Transcribed page text
+++
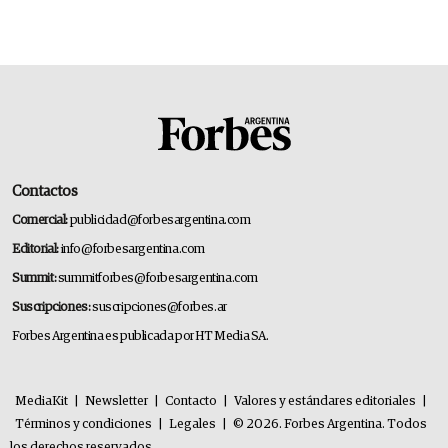
Contactos
Comercial:
publicidad@forbesargentina.com
Editorial:
info@forbesargentina.com
Summit:
summitforbes@forbesargentina.com
Suscripciones:
suscripciones@forbes.ar
Forbes Argentina es publicada por HT Media SA.
MediaKit
|
Newsletter
|
Contacto
|
Valores y estándares editoriales
|
Términos y condiciones
|
Legales
|
© 2026. Forbes Argentina. Todos
los derechos reservados.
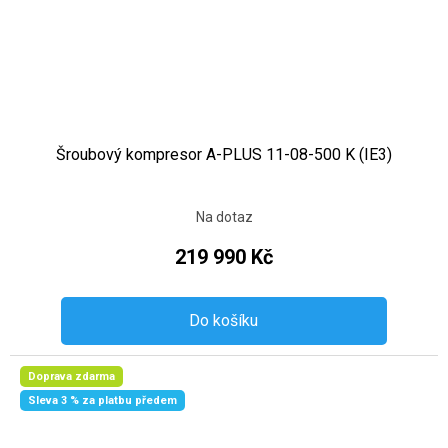
Šroubový kompresor A-PLUS 11-08-500 K (IE3)
Na dotaz
219 990 Kč
Do košíku
Doprava zdarma
Sleva 3 % za platbu předem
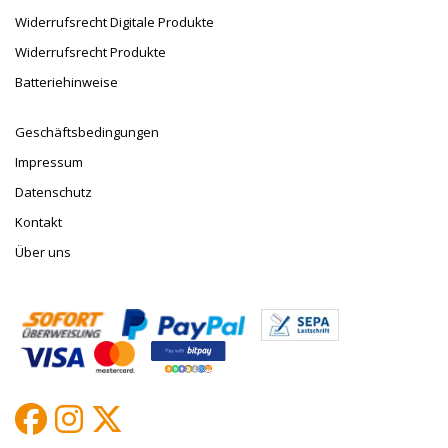
Widerrufsrecht Digitale Produkte
Widerrufsrecht Produkte
Batteriehinweise
Geschäftsbedingungen
Impressum
Datenschutz
Kontakt
Über uns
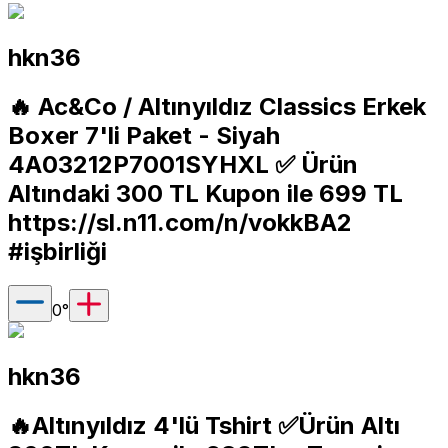
hkn36
🔥 Ac&Co / Altınyıldız Classics Erkek
Boxer 7'li Paket - Siyah
4A03212P7001SYHXL ✅️ Ürün
Altındaki 300 TL Kupon ile 699 TL
https://sl.n11.com/n/vokkBA2
#işbirliği
0
°
hkn36
🔥Altınyıldız 4'lü Tshirt ✅️Ürün Altı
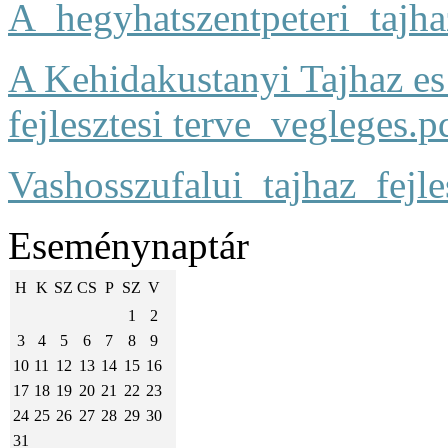
A_hegyhatszentpeteri_tajhaz
A Kehidakustanyi Tajhaz 
fejlesztesi terve_vegleges.p
Vashosszufalui_tajhaz_fejles
Eseménynaptár
H
K
SZ
CS
P
SZ
V
1
2
3
4
5
6
7
8
9
10
11
12
13
14
15
16
17
18
19
20
21
22
23
24
25
26
27
28
29
30
31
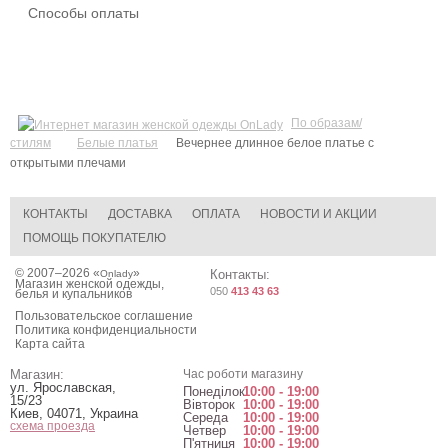
Способы оплаты
По образам/
стилям
Белые платья
Вечернее длинное белое платье с
открытыми плечами
КОНТАКТЫ
ДОСТАВКА
ОПЛАТА
НОВОСТИ И АКЦИИ
ПОМОЩЬ ПОКУПАТЕЛЮ
© 2007–2026 «
»
Контакты:
Onlady
Магазин женской одежды,
050
413 43 63
белья и купальников
Пользовательское соглашение
Политика конфиденциальности
Карта сайта
Магазин:
Час роботи магазину
ул. Ярославская,
Понеділок
10:00 - 19:00
15/23
Вівторок
10:00 - 19:00
Киев
,
04071
,
Украина
Середа
10:00 - 19:00
схема проезда
Четвер
10:00 - 19:00
П'ятниця
10:00 - 19:00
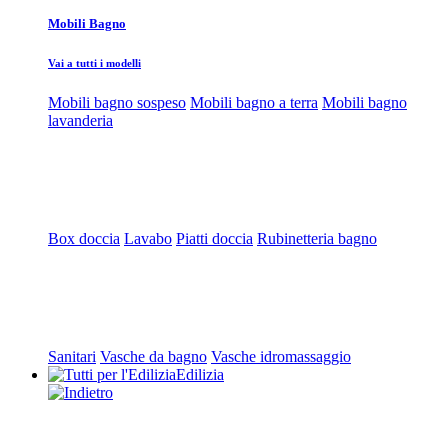
Mobili Bagno
Vai a tutti i modelli
Mobili bagno sospeso
Mobili bagno a terra
Mobili bagno
lavanderia
Box doccia
Lavabo
Piatti doccia
Rubinetteria bagno
Sanitari
Vasche da bagno
Vasche idromassaggio
Edilizia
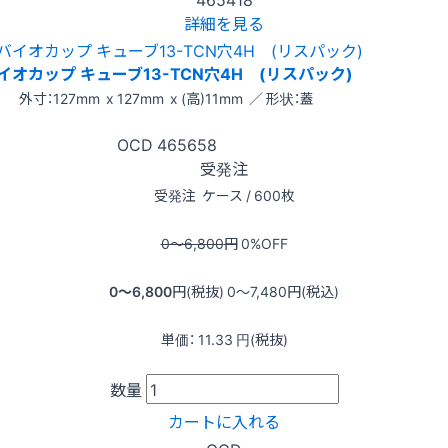
詳細を見る
イオカップ キューブ13-TCN穴4H (リスパック)
外寸：127mm x 127mm x (高)11mm ／ 形状：蓋
OCD
465658
受発注
受発注
ケース / 600枚
0〜6,800
円
0
%OFF
0〜6,800
円(税抜)
0〜7,480
円(税込)
単価：
11.33
円(税抜)
数量
カートに入れる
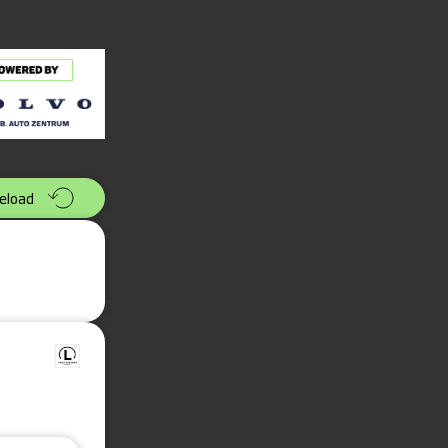
eload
+++
* ASSIGNMENT *
Render every line of the records above as a JSON list of strings, one string per line, leaving out blank lines and the picture markers.

* OUTPUT *
[
  "Contactos",
  "Comercial:",
  "publicidad@forbesargentina.com",
  "Editorial:",
  "info@forbesargentina.com",
  "Summit:",
  "summitforbes@forbesargentina.com",
  "Suscripciones:",
  "suscripciones@forbes.ar",
  "Forbes Argentina es publicada por HT Media SA.",
  "MediaKit",
  "|",
  "Newsletter",
  "|",
  "Contacto",
  "|",
  "Valores y estándares editoriales",
  "|",
  "Términos y condiciones",
  "|",
  "Legales",
  "|",
  "© 2026. Forbes Argentina. Todos",
  "los derechos reservados.",
  "Šroubový kompresor A-PLUS 11-08-500 K (IE3)",
  "Na dotaz",
  "219 990 Kč",
  "Do košíku",
  "Doprava zdarma",
  "Sleva 3 % za platbu předem",
  "Widerrufsrecht Digitale Produkte",
  "Widerrufsrecht Produkte",
  "Batteriehinweise",
  "Geschäftsbedingungen",
  "Impressum",
  "Datenschutz",
  "Kontakt",
  "Über uns",
  "hkn36",
  "🔥 Ac&Co / Altınyıldız Classics Erkek",
  "Boxer 7'li Paket - Siyah",
  "4A03212P7001SYHXL ✅️ Ürün",
  "Altındaki 300 TL Kupon ile 699 TL",
  "https://sl.n11.com/n/vokkBA2",
  "#işbirliği",
  "0",
  "°",
  "hkn36",
  "🔥Altınyıldız 4'lü Tshirt ✅️Ürün Altı",
  "A_hegyhatszentpeteri_tajhaz",
  "A Kehidakustanyi Tajhaz ",
  "fejlesztesi terve_vegleges.p",
  "Vashosszufalui_tajhaz_fejles",
  "Eseménynaptár",
  "H",
  "K",
  "SZ",
  "CS",
  "P",
  "SZ",
  "V",
  "1",
  "2",
  "3",
  "4",
  "5",
  "6",
  "7",
  "8",
  "9",
  "10",
  "11",
  "12",
  "13",
  "14",
  "15",
  "16",
  "17",
  "18",
  "19",
  "20",
  "21",
  "22",
  "23",
  "24",
  "25",
  "26",
  "27",
  "28",
  "29",
  "30",
  "31",
  "Способы оплаты",
  "По образам/",
  "стилям",
  "Белые платья",
  "Вечернее длинное белое платье с",
  "открытыми плечами",
  "КОНТАКТЫ",
  "ДОСТАВКА",
  "ОПЛАТА",
  "НОВОСТИ И АКЦИИ",
  "ПОМОЩЬ ПОКУПАТЕЛЮ",
  "© 2007–2026 «",
  "»",
  "Контакты:",
  "Onlady",
  "Магазин женской одежды,",
  "050",
  "413 43 63",
  "белья и купальников",
  "Пользовательское соглашение",
  "Политика конфиденциальности",
  "Карта сайта",
  "Магазин:",
  "Час роботи магазину",
  "ул. Ярославская,",
  "Понеділок",
  "10:00 - 19:00",
  "15/23",
  "Вівторок",
  "10:00 - 19:00",
  "Киев",
  ",",
  "04071",
  ",",
  "Украина",
  "Середа",
  "10:00 - 19:00",
  "схема проезда",
  "Четвер",
  "10:00 - 19:00",
  "П'ятниця",
  "10:00 - 19:00",
  "Mobili Bagno",
  "Vai a tutti i modelli",
  "Mobili bagno sospeso",
  "Mobili bagno a terra",
  "Mobili bagno",
  "lavanderia",
  "Box doccia",
  "Lavabo",
  "Piatti doccia",
  "Rubinetteria bagno",
  "Sanitari",
  "Vasche da bagno",
  "Vasche idromassaggio",
  "Edilizia",
  "詳細を見る",
  "イオカップ キューブ13-TCN穴4H (リスパック)",
  "外寸：127mm x 127mm x (高)11mm ／ 形状：蓋",
  "OCD",
  "465658",
  "受発注",
  "受発注",
  "ケース / 600枚",
  "0〜6,800",
  "円",
  "0",
  "%OFF",
  "0〜6,800",
  "円(税抜)",
  "0〜7,480",
  "円(税込)",
  "単価：",
  "11.33",
  "円(税抜)",
  "数量",
  "カートに入れる",
  "eload"
]